While challenging, the diagnosis of catatonia through telepsychiatry is possible. To increase the odds of success, the CL psychiatrist must be aware of typical consult questions that suggest catatonia, such as “refusal of care/withdrawal” or “depression”. Most of the signs and symptoms of catatonia can be accurately captured via a good quality audiovisual connection. The assistance of on-site clinicians can help the telepsychiatrist capture physical exam findings that are not possible via telemedicine. Proper training of the on-site clinician in performing these maneuvers is essential.

Author Contributions

All three authors were involved in the conceptualization of the paper. Dr. Shivanekar wrote the first draft. Dr. León and Dr. Shivanekar wrote the final draft. Dr. Gopalan critically revised and edited the manuscript and assisted with the final draft. All authors critically revised the manuscript.

Funding

This research received no external funding.

Institutional Review Board Statement

Not applicable.

Informed Consent Statement

Not applicable. The cases described in this manuscript are entirely fictional and constructed for illustrative purposes. No individual’s description or protected health information has been used.
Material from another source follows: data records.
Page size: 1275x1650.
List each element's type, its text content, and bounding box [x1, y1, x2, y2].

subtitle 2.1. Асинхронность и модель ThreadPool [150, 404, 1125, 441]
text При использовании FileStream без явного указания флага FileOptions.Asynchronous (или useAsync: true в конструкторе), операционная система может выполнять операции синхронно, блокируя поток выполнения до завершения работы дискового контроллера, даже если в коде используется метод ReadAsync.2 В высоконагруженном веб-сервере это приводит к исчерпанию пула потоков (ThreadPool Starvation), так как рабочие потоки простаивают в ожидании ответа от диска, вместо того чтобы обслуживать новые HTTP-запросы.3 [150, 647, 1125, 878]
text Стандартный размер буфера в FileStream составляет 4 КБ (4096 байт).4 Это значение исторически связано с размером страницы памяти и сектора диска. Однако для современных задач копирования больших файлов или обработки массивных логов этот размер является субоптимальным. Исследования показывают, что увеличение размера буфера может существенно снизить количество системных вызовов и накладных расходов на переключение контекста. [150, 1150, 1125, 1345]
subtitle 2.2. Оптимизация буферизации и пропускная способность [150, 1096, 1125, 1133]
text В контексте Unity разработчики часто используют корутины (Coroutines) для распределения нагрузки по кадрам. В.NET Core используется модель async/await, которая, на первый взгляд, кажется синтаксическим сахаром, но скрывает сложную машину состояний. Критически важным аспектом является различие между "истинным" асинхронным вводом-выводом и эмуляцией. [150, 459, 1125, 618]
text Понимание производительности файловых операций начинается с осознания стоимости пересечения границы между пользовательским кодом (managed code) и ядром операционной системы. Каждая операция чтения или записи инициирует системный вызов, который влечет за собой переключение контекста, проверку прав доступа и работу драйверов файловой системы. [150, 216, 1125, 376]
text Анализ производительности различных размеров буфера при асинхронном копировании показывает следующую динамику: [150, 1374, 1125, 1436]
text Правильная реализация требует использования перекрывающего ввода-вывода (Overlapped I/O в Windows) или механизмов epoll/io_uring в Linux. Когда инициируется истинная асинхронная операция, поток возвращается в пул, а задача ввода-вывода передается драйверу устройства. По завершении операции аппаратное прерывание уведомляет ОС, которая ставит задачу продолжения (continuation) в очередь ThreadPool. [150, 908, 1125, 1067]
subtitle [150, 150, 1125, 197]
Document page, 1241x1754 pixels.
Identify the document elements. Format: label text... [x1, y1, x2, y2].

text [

As such, informed consent is not applicable to this manuscript.

Data Availability Statement

The original contributions presented in this study are included in the article. Further inquiries can be directed to the corresponding author.

Acknowledgments

The authors thank Dr. Neeta Shenai for her contributions to the conceptualization of this paper and for her helpful input on improving the manuscript.

Conflicts of Interest

The authors declare no conflicts of interest.